The planning apparatus Israel has instituted in the West Bank serves its policy of promoting and expanding Israeli takeover of land across the West Bank. When planning for Palestinians, the Israeli Civil Administration endeavors to obstruct development, minimize the size of communities and increase construction density, with a view to keeping as many land reserves as possible for the benefit of Israeli interests, first and foremost for the expansion of settlements. Yet when planning for settlements, whose very establishment is unlawful in the first place, the Civil Administration’s actions are the very reverse: planning reflects settlements’ present and future needs, aiming to include as much land as possible in the outline plan so as to take over as many land resources as possible. Such planning leads to wasteful infrastructure development, loss of natural countryside and relinquishing open areas.

Israel achieves this end by several means. First, it prohibits Palestinian construction on some 60% of Area C, equal to roughly 36% of the entire West Bank. It does so by applying a variety of legal definitions to vast areas (with classifications occasionally overlapping): “state land” (approx. 35% of Area C), “military training zones” (approx. 30% of Area C), or settlement jurisdictions (approx. 16% of Area C). These classifications are used to significantly reduce the area available for Palestinian development.

Second, Israel has changed the Jordanian Planning Law that applies in the West Bank, replacing many of its provisions with those of a military order which transferred all planning authority in the West Bank to the Civil Administration’s Supreme Planning Council and eliminated Palestinian representation on planning committees. Consequently, the Civil Administration became the sole and exclusive authority for planning and development in the West Bank, for Palestinian communities and settlements alike.
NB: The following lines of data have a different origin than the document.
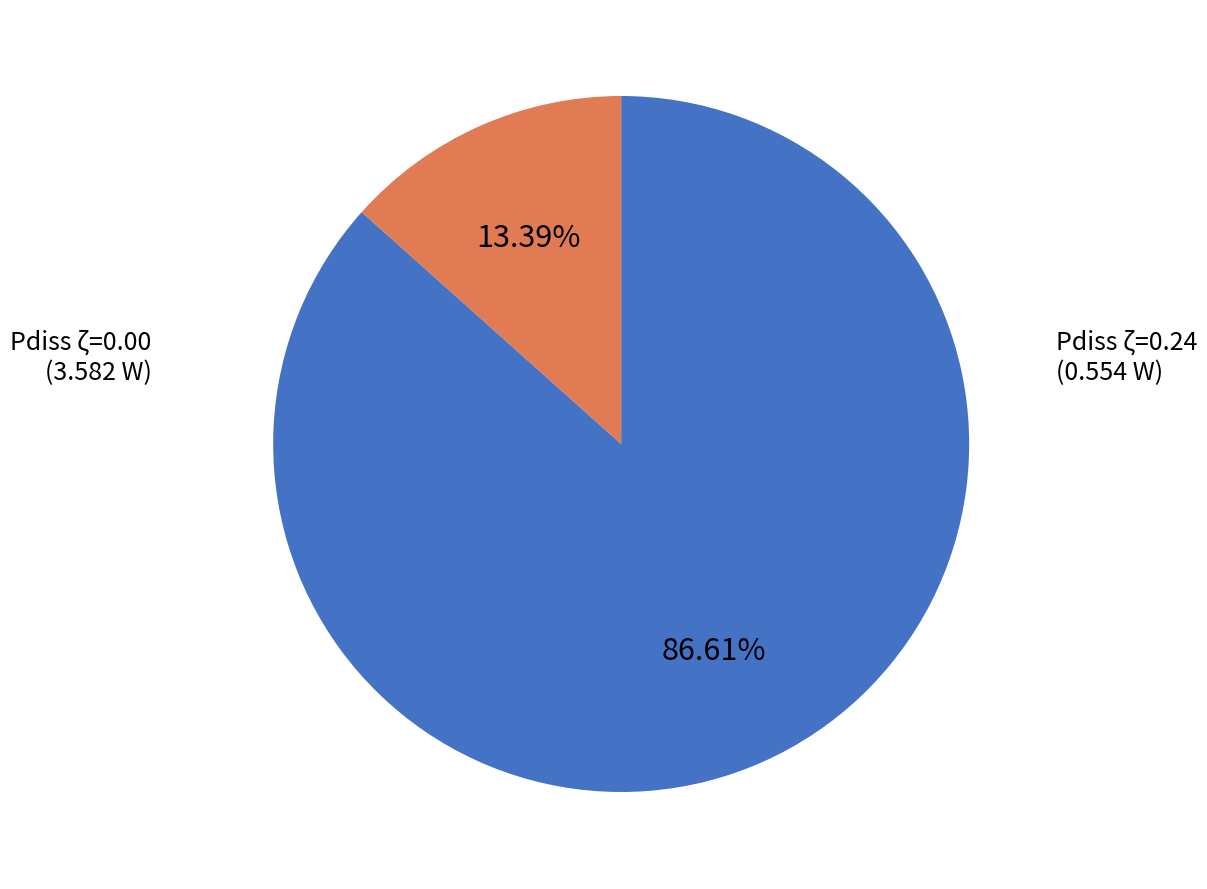

How many segments does this pie chart have?

2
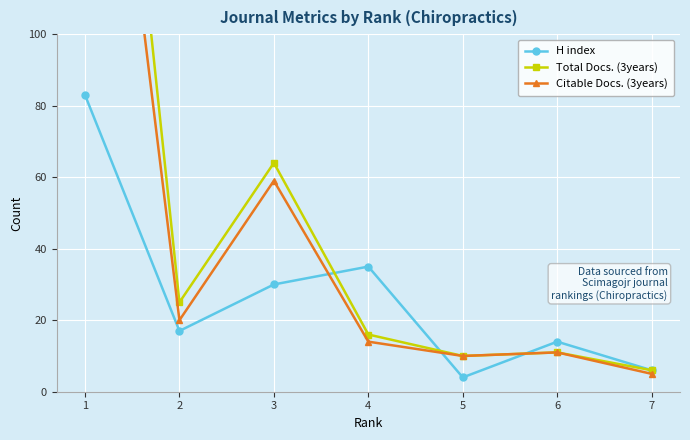

The Total Docs. (3years) series shows 10 at 5. True or false?

True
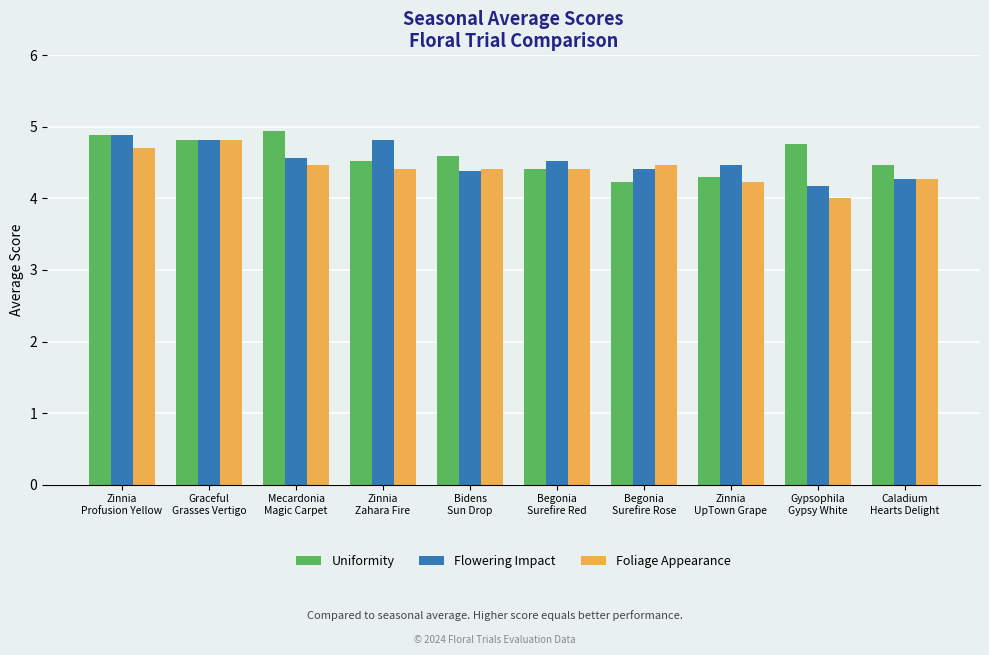

Which category has the lowest value in the Foliage Appearance series?

Gypsophila
Gypsy White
Third, Israel takes advantage of its exclusive power over the planning apparatus to prevent virtually all Palestinian development and to increase construction density even on the remaining 40% of land where it does not a priori prohibit Palestinian construction. In October 2018, at a meeting at the Knesset, the head of the Civil Administration said that, in accordance with instructions from government officials, there is currently no planning for Palestinians.

However, in order to uphold the appearance of a properly functioning planning apparatus, the state argues that plans for Palestinian communities must adhere to the outline plans the British Mandate authorities drafted back in the 1940s – which defined land-use zoning for the entire West Bank – even though those plans are light years away from reflecting the current needs of the population. Admittedly, the Civil Administration has drafted hundreds of Special Outline Plans for Palestinian communities. Yet, while the declared objective was replacing the Mandate-era plans, the new plans were also designed to curtail construction. They are no more than demarcation plans, basically drawing a line around the perimeter of the village’s built-up area on the basis of aerial photographs.